§ Activity
A faithful copy is needed of the lines below from the one with "index mcp: (728, 460)" up to and including the one with "pinky dip: (320, 314)"; set it down with no pictures and no other lines.

§ Exercise material
-- -- --

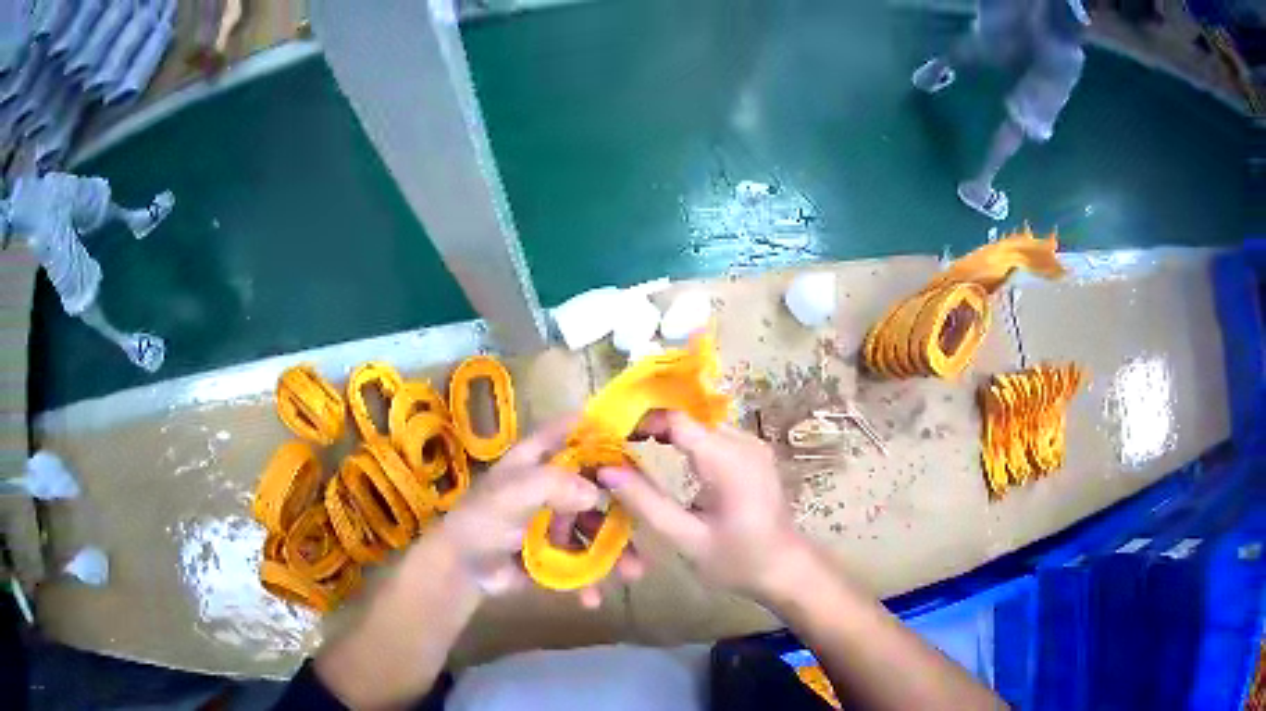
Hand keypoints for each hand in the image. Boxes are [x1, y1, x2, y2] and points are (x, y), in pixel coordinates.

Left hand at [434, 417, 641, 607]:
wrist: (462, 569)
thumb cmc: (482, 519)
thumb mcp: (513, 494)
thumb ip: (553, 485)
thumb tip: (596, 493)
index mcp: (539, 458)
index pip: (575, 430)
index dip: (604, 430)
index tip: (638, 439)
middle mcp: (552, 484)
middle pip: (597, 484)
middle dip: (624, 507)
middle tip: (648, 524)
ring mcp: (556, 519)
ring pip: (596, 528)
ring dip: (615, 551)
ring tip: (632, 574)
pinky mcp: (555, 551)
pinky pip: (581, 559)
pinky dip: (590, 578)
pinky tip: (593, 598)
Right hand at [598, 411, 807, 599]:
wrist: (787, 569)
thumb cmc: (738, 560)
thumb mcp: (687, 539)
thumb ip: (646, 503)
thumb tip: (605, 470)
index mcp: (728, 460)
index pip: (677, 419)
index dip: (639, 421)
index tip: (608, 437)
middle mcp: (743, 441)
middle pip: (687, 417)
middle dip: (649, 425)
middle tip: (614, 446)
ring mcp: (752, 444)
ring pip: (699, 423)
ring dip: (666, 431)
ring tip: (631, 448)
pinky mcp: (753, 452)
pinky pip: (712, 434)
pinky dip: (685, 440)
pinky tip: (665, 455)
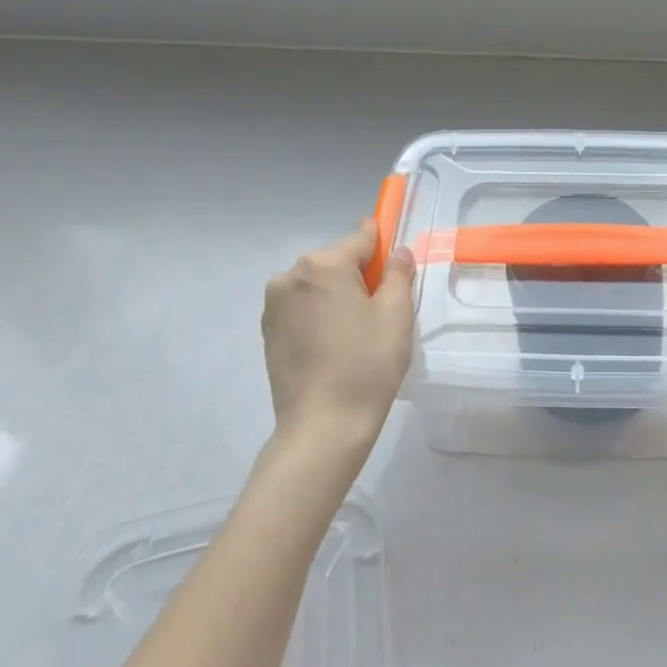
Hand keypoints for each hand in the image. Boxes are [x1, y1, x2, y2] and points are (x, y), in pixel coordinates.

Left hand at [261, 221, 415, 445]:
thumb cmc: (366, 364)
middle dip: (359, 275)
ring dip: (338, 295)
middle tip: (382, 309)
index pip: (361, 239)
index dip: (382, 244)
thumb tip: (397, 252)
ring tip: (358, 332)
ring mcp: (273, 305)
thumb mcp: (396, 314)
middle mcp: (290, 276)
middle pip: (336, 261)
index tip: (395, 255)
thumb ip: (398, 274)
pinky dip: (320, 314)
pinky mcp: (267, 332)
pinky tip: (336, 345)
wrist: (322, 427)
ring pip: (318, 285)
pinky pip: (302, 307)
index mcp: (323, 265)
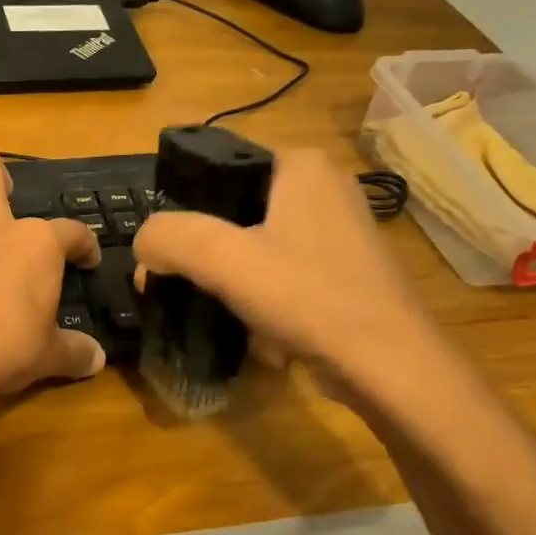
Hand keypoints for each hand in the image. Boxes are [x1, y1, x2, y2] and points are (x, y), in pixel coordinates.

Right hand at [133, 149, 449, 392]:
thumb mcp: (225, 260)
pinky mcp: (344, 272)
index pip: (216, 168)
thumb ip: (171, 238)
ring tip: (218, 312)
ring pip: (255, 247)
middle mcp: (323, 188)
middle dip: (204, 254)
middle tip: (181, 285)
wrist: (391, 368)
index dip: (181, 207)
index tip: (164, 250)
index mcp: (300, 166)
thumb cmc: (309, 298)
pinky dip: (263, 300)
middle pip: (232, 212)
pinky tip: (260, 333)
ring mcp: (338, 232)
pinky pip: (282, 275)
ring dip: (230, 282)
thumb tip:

-- -- --

§ Task response
index mcp: (728, 460)
index pip: (677, 419)
index dip: (639, 421)
index tip: (608, 437)
middle mcp: (743, 441)
middle pip: (687, 417)
middle dip: (649, 425)
middle tip: (614, 446)
ring mcp: (752, 444)
ring pip: (699, 423)
ring dip: (666, 431)
ring tip: (631, 448)
pinky mcp: (753, 452)
pinky pip: (712, 434)
pinky dip: (685, 440)
pinky tip: (665, 455)
Hand keypoints for each hand in the image. Boxes are [x1, y1, x2, y2] and points are (x, y), in pixel coordinates.

Left hand at [261, 221, 415, 445]:
thumb cmc: (366, 364)
middle dip: (359, 275)
ring dip: (338, 295)
middle tip: (382, 309)
index pip: (361, 239)
index dip: (382, 244)
thumb tip: (397, 252)
ring tip: (358, 332)
ring mcp: (273, 305)
thumb mcp: (396, 314)
middle mcp: (290, 276)
middle pip: (336, 261)
index tip: (395, 255)
thumb ip: (398, 274)
pinky dip: (320, 314)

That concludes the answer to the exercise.